Hello.
I’ve read that training my own voice for mimic tts takes besides good mic equipment a huge amount of time. But before any further researches - are there any compatible corpus files available for german language?
Since i have never used the software. Must the process be completely finished before hearing your tts voice or can you already hear how it might sound after finishing 1/3?
Well, if you have too little data, some sentences may not be output correctly. 20 h language files are needed for mimic2. if you have less data can be that there is no result and you have calculated for free the model. The quality is also very important. read the docs about it exactly. I also find in language-de and mimic chat
I started with your german corpus files.
I’m at phrase 195 out of 30049. When do i have the option of testing my tts voice? Is there a button appearing after a minimum of 20h voice has been recorded?

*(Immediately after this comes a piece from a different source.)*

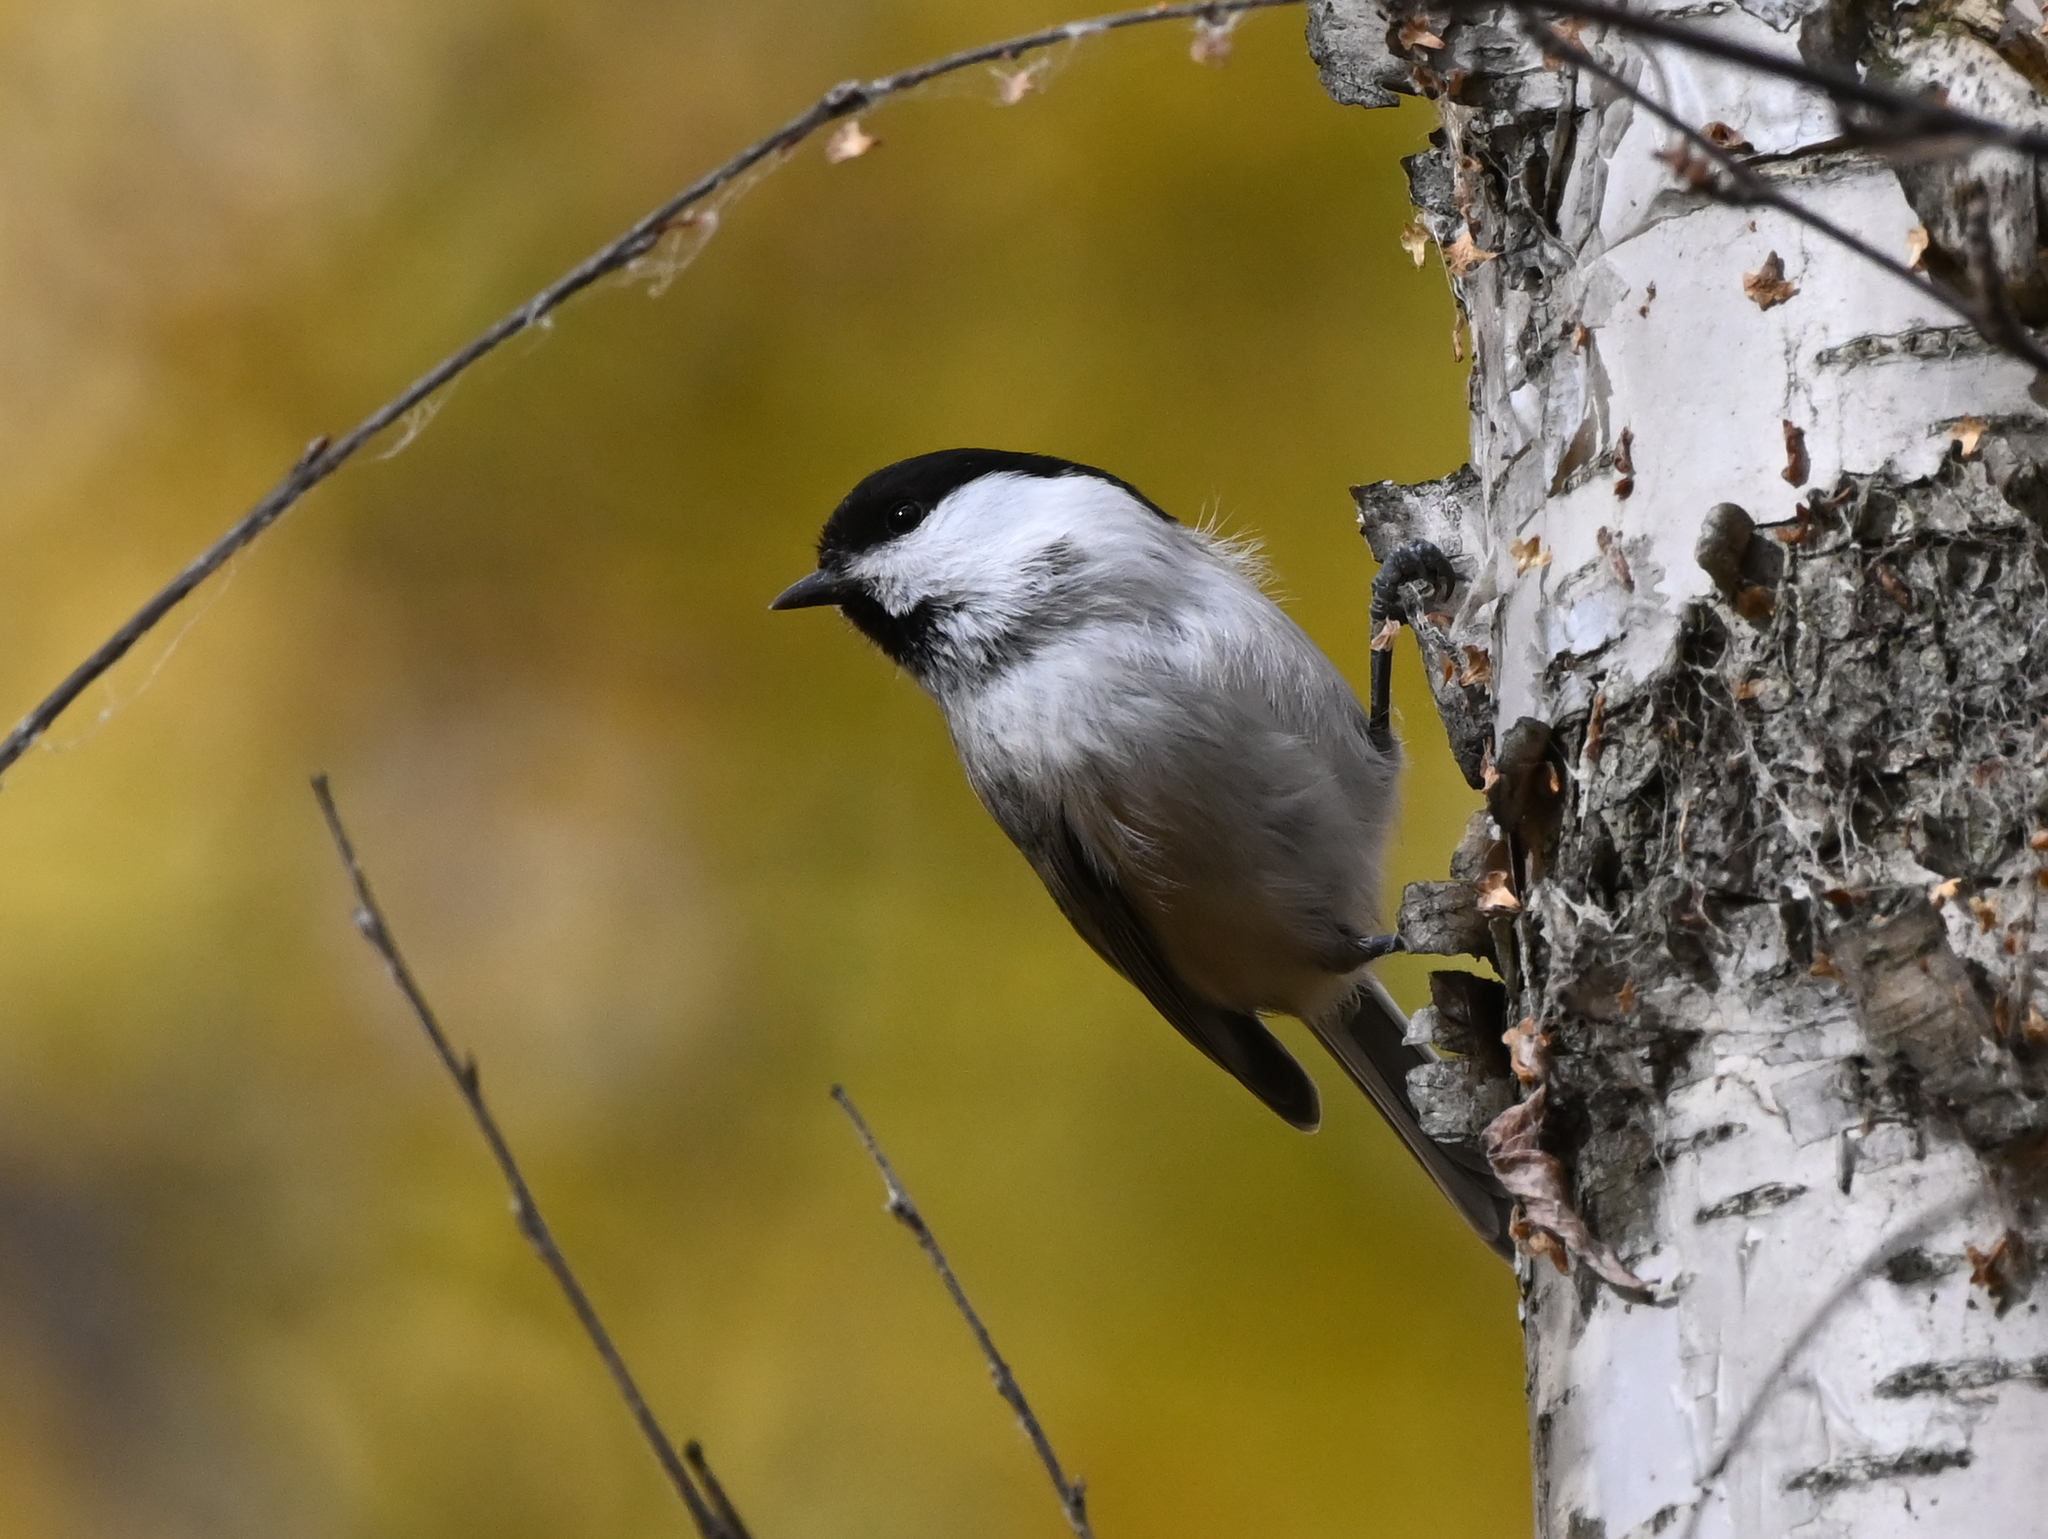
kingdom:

I’m just at phrase 312 of 30049. So there’s still some work to do.
Since i haven’t worked with mimic before is this the right link to follow when i reached a good amount of speech samples?
Would you now still use your existing corpus or would you generate a new one. Yours seems primarily based on phrases used by an (home) assistant.
Maybe we can generate more common/generic phrases from opencontent?
I started using mycroft skill sets until about 2000. then mozilla voice data and rest from 10000 come from wikipedia. To work up this data has cost me myself with wikipedia downloader and mycroft utils filter months. you need to rest assured to create a mimic voice takes very very long
Wow. Seems like you really spend a lot of time in creating and mixing the corpus from different sources. After all of your work should your corpus not be included in official repo as “official” german corpus then?
Thanks for your work
btw: I just finished 500 phrases and i’m getting an idea of how long it will take to speak out all 30.000 phrases. Wow - this takes really a huge amount of time. Hope it’s worth it :-).
My average is 10.4 words per second. And for now i recorded 19 min and 26 sec.
We’ve also found that consistency in recordings really affects the quality of the final voice model. So whilst it’s tempting to record a lot really quickly, it’s better to take your time, with regular breaks, speak at a consistent pace using the same equipment and environment, etc.
Definitely not a straight forward task but can be pretty amazing if you stick with it.